Two students at a free non-government school for poor children in the Lyari neighborhood of Karachi, Pakistan. The school provides a few hours of classes per day to children who otherwise have no access to education.

© Insiya Syed for Human Rights Watch, September 2018
Pakistan’s new government has promised to fix one of the country’s biggest conundrums—how to get more girls into school. The UK—which gives more aid to Pakistan than any other country, much of it for education—should both push and help Imran Khan’s government to keep that promise.

Pakistan is facing an education crisis, especially for girls. More than 22 million of Pakistan’s children are out of school, most of them girls. Thirty-two percent of primary school age girls do not attend school, compared with 21 percent of boys. By ninth grade, when children are about age 14, just 13 percent of girls are still in education.

A new Human Rights Watch report cites the government’s under-investment in education, corruption, lack of schools, prohibitive school fees and other education costs, corporal punishment, and a failure to enforce compulsory education as the main culprits. Human Rights Watch also found that education, both in government and low-cost private schools, is often of a poor quality.

Girls also face additional hurdles from Pakistan’s patriarchal society and gender discrimination, child marriage and sexual harassment all make it harder for girls to get an education. Insecurity doesn’t help either. In the past five years, there have been hundreds of attacks on schools, teachers and students, giving already-reluctant parents yet more reasons to keep girls home.

Imran Khan was elected prime minister in July 2018. A relative newcomer to politics, he was supported by many young Pakistanis looking for change and a tough new approach to ending corruption.

He made big promises. Khan’s Pakistan Tehreef i-Insaf political party manifesto pledges reform in virtually every area of government, from tackling climate change to boosting tourism. Among those promises are ones crucial to Pakistan’s girls and women, including what it claims is “the most ambitious education agenda in Pakistan’s history”, spanning reform of and investment in the entire education sector.

The UK prides itself on supporting the rights of women and girls. From the 2014 Girl Summit on child marriage, to William Hague and Angelina Jolie’s initiative to prevent sexual violence in conflict, to the 2018 endorsement of the Safe Schools Declaration, to Boris Johnson’s pledge to prioritize girls’ education, the UK government has sought to be a leader in this field.

Pakistan receives more UK aid money than any other country, and the UK is Pakistan’s second largest bilateral donor, after the US. DFID’s planned aid budget for Pakistan this year is £325 million, and two of DFID’s three largest programmes in Pakistan are education projects, with a total budget of over £108 million. “Investing in girls and women is transformational – for their family, their community, and for the country”, DFID writes, describing its support for girls’ education in Punjab province, and noting that each extra year of schooling raises women’s wages by up to 20 per cent.

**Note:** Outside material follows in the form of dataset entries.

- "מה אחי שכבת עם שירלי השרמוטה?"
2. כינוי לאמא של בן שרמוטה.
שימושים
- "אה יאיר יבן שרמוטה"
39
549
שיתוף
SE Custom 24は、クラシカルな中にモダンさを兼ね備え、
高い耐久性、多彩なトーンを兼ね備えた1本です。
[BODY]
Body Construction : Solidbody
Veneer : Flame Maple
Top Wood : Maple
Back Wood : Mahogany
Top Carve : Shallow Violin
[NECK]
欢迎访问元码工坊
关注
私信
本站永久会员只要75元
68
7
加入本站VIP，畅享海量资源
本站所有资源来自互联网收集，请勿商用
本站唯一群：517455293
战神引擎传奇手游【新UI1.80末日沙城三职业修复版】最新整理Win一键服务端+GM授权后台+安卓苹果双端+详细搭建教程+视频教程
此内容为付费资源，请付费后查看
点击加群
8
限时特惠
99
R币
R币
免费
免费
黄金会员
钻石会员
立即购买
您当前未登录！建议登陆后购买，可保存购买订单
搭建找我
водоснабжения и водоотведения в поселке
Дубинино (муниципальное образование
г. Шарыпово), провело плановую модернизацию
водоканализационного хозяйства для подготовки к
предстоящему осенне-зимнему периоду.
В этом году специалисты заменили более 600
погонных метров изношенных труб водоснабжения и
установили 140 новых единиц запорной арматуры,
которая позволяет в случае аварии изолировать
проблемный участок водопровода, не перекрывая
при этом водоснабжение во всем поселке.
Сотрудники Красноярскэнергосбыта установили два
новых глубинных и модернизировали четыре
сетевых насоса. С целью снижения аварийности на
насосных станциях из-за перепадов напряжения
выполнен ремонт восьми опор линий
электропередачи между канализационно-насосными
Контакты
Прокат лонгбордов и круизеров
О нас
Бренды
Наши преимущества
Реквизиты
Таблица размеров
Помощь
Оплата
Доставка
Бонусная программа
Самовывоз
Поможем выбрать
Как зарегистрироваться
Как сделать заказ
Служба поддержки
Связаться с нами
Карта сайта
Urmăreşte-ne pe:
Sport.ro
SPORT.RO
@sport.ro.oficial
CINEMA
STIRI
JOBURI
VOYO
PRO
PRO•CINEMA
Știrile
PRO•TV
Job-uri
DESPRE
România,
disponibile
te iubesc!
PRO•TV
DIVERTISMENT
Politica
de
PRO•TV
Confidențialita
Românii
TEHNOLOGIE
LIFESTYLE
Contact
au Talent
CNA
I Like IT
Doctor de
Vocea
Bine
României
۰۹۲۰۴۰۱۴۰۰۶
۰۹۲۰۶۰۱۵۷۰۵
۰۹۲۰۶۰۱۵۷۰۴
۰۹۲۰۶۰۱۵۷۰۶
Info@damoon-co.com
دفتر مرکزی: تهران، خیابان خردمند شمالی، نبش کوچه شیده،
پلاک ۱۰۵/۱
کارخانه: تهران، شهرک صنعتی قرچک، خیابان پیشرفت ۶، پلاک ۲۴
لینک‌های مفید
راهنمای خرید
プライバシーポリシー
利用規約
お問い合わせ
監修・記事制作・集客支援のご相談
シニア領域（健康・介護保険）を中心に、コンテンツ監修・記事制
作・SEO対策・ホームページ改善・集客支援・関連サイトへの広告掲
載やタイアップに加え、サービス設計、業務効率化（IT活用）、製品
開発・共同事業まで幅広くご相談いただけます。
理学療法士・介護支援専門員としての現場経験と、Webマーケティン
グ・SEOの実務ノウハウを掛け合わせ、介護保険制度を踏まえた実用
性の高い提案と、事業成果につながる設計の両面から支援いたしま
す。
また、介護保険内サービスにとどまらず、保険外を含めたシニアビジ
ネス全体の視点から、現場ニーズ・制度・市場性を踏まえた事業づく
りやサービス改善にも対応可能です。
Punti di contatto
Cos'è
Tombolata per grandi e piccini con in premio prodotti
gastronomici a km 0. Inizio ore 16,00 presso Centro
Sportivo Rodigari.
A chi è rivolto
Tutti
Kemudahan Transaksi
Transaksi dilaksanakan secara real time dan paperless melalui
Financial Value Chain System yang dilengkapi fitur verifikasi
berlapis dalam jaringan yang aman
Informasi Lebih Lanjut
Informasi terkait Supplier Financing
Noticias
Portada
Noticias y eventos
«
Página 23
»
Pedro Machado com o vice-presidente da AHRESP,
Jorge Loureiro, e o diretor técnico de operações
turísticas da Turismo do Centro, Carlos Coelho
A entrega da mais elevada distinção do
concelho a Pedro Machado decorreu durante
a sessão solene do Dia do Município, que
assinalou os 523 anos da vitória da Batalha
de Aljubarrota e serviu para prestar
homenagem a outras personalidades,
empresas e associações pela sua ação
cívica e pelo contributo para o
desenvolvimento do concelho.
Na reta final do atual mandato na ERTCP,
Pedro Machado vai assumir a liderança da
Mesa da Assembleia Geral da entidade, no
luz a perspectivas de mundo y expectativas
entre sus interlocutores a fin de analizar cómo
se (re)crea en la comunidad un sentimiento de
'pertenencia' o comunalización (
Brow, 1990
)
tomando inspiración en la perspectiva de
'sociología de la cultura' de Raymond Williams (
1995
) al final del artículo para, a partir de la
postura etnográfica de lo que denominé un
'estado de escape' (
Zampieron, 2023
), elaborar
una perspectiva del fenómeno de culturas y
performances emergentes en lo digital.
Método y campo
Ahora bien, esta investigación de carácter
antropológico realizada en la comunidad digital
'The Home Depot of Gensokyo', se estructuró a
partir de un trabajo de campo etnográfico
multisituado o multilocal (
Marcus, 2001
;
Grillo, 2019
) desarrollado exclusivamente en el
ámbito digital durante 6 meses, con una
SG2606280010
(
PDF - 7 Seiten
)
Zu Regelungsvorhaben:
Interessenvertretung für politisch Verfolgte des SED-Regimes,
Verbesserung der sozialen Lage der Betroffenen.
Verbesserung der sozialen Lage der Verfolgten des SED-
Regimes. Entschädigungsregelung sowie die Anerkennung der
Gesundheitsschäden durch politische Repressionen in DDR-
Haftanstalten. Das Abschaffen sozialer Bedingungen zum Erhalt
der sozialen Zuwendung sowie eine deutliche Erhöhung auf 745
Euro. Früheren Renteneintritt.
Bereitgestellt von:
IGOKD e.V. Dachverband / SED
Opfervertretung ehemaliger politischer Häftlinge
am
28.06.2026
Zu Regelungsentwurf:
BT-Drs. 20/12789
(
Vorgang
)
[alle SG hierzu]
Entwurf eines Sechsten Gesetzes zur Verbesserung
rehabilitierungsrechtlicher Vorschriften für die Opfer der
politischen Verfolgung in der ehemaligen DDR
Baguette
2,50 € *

All true. And all reasons why the most important thing the UK can do for Pakistani girls is to push—and help—Khan to keep his promises to them. Pakistan’s education crisis results from decades of underinvestment and mismanagement. The government has consistently invested far less in education than is recommended by international standards. As of 2017, Pakistan was spending less than 2.8 percent of its gross domestic product on education—far below the recommended 4 to 6 percent—leaving the sector severely under-funded. Government schools are in such short supply that even in Pakistan’s major cities, many children cannot safely reach a school on foot in a reasonable amount of time. The situation is far worse in rural areas. And there are many more schools for boys than for girls.

Khan’s government can fix this, but many other issues are competing for its attention. The country is in an economic free fall, forcing Khan to desperately seek financial backing. Protests over a recent blasphemy ruling have rocked the country. Security issues are a perennial obsession.

Achieving the nation-wide sweeping reforms Pakistan desperately needs will be difficult and demands resources. There is a high risk these efforts will fall by the wayside.

The UK has an important role to play. Funding education projects is crucial. But so is speaking up for education reform at the highest political levels and insisting that Pakistan’s government be a full partner in the effort to educate its girls—and boys. The UK government should call on Pakistan to boost education spending to at least 4 percent of GDP, provide equal numbers of schools for girls and boys, and ensure that every child has access to—and attends—school.